Example (c) is a real footgun: go vet warns, but the lexer happily inserts the semicolon and f returns 0.

7. Comments and directives¶

Comments come in two forms and are normally skipped. Tooling can ask to see them (scanner.ScanComments). But some comments are directives with special meaning, captured even by the compiler scanner:

//line file.go:10        // remaps positions (used by generated code / cgo)
/*line file.go:10:3*/    // block form of the line directive
//go:noinline            // compiler pragma — note: NO space after //
//go:build linux         // build constraint (new style)
// +build linux          // build constraint (old style, note the space)

Crucial scanner detail: a //go: directive must have no space between // and go:. // go:noinline (with a space) is just an ordinary comment and is ignored. The compiler scanner recognizes directives by checking the first character after // is g (for go:) or l (for line) before even bothering to capture the text:

// from scanner.go lineComment(), simplified:
if s.mode&directives == 0 || (s.ch != 'g' && s.ch != 'l') {
    s.skipLine()   // not a directive: discard and move on
    return
}

Build-tag comments (//go:build / // +build) must appear before the package clause, separated from it by a blank line. That positioning is enforced downstream, but the scanner is what surfaces the comment text and its position.

8. Positions with `go/token.FileSet`¶

A token.Pos is just an integer offset into a global FileSet. You convert it to a human-readable line/column with fset.Position(pos):

fset := token.NewFileSet()
file := fset.AddFile("main.go", fset.Base(), len(src))

var s scanner.Scanner
s.Init(file, src, nil, 0)

for {
    pos, tok, lit := s.Scan()
    if tok == token.EOF {
        break
    }
    p := fset.Position(pos) // p.Filename, p.Line, p.Column, p.Offset
    fmt.Printf("%s:%d:%d  %s  %q\n", p.Filename, p.Line, p.Column, tok, lit)
}

FileSet lets one set hold positions from many files compactly: each file gets a base offset, and Position maps an absolute Pos back to the right file plus line/column. This is the same machinery go/parser, go/types, and every linter uses to point at code.

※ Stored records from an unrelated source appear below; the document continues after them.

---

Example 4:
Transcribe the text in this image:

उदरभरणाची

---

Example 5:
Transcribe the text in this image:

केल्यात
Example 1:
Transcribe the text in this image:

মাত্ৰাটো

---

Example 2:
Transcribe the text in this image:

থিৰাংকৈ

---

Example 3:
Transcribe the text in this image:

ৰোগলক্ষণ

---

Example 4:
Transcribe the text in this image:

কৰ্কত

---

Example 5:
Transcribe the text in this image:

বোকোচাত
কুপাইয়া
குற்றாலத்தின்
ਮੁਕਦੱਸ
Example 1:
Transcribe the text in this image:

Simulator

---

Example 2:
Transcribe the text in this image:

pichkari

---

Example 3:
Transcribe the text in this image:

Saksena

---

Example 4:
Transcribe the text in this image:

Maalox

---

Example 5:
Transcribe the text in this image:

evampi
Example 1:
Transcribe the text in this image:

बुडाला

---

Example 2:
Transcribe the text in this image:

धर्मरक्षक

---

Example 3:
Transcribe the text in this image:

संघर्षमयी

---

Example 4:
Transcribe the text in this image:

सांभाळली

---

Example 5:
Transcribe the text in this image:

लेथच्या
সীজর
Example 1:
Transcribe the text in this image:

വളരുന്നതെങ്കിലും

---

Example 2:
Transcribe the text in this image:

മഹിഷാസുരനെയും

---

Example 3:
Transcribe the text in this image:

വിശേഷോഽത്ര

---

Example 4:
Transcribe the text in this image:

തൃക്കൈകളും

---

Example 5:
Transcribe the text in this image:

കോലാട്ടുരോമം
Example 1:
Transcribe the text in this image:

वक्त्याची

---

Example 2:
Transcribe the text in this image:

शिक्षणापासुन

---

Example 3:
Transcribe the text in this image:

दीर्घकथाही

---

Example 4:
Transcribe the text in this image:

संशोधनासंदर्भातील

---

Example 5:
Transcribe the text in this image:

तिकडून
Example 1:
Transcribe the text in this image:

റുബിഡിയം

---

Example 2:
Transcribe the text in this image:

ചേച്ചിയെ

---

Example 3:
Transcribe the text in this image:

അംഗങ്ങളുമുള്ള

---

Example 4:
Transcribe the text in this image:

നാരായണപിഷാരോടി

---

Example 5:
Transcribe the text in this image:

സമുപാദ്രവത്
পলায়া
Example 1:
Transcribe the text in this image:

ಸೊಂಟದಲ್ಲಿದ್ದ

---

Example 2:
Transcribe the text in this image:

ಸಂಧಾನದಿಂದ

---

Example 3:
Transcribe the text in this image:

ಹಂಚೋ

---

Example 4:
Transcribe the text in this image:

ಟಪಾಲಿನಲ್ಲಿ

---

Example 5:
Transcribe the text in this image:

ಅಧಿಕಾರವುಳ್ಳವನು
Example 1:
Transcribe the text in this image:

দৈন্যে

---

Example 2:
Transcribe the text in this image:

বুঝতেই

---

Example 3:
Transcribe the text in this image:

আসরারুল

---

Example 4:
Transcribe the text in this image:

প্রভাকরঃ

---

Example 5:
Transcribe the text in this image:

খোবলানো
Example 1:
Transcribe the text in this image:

9. Build a small tokenizer tool¶

A useful exercise: a CLI that prints a token histogram for a file.

package main

import (
    "fmt"
    "go/scanner"
    "go/token"
    "os"
    "sort"
)

func main() {
    src, err := os.ReadFile(os.Args[1])
    if err != nil {
        fmt.Fprintln(os.Stderr, err)
        os.Exit(1)
    }

    fset := token.NewFileSet()
    file := fset.AddFile(os.Args[1], fset.Base(), len(src))

    var s scanner.Scanner
    // An error handler so malformed tokens don't go silent.
    s.Init(file, src, func(p token.Position, msg string) {
        fmt.Fprintf(os.Stderr, "%s: %s\n", p, msg)
    }, scanner.ScanComments)

    counts := map[token.Token]int{}
    total := 0
    for {
        _, tok, _ := s.Scan()
        if tok == token.EOF {
            break
        }
        counts[tok]++
        total++
    }

    type kv struct {
        tok token.Token
        n   int
    }
    var sorted []kv
    for t, n := range counts {
        sorted = append(sorted, kv{t, n})
    }
    sort.Slice(sorted, func(i, j int) bool { return sorted[i].n > sorted[j].n })

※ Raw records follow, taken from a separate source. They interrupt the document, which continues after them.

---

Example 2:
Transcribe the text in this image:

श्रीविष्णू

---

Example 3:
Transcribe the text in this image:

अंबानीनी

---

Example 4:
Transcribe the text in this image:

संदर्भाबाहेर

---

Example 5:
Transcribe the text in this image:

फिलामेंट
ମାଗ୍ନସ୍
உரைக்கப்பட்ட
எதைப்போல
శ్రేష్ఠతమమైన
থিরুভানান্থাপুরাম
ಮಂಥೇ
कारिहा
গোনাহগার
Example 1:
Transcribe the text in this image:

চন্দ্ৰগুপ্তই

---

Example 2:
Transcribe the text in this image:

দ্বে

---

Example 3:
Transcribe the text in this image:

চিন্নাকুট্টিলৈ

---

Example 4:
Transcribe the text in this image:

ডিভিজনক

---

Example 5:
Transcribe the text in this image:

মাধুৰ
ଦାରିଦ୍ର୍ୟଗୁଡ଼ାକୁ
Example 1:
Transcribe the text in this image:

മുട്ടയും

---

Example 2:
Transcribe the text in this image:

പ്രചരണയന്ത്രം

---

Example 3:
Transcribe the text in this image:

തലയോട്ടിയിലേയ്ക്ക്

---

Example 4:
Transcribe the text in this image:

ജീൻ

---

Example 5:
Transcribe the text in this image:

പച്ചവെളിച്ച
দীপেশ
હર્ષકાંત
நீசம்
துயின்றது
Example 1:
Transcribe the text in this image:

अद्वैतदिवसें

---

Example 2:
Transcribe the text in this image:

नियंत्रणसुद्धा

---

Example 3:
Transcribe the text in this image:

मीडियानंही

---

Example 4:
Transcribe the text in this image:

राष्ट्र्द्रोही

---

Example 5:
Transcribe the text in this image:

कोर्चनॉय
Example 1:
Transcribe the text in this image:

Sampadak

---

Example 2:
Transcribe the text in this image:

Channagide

    for _, e := range sorted {
        fmt.Printf("%6d  %s\n", e.n, e.tok)
    }
    fmt.Printf("%6d  TOTAL\n", total)
}

Run it on any source file: go run hist.go yourfile.go. You will see ; appear far more often than you typed it — that is ASI at work.

10. Summary¶

The scanner dispatches on the first character to a sub-scanner per token kind: identifier, number, string, rune, operator, comment.
Keywords are identifiers that match a fixed set — the compiler uses a perfect-hash lookup to find them with zero allocation.
Number scanning handles 0x/0o/0b, underscores, hex floats (with required p), and the imaginary i suffix, reporting errors without aborting.
Strings come in interpreted ("), raw (`), and rune (') forms with different escape rules.
ASI is one boolean (nlsemi) set by ident/literal/)/]/}/++/-- and the four branch keywords; mind return on its own line.
Directives like //line, //go:build, //go:noinline are captured by the scanner and need the exact //xxx: form (no space).
Use token.FileSet + fset.Position to turn token.Pos into line/column.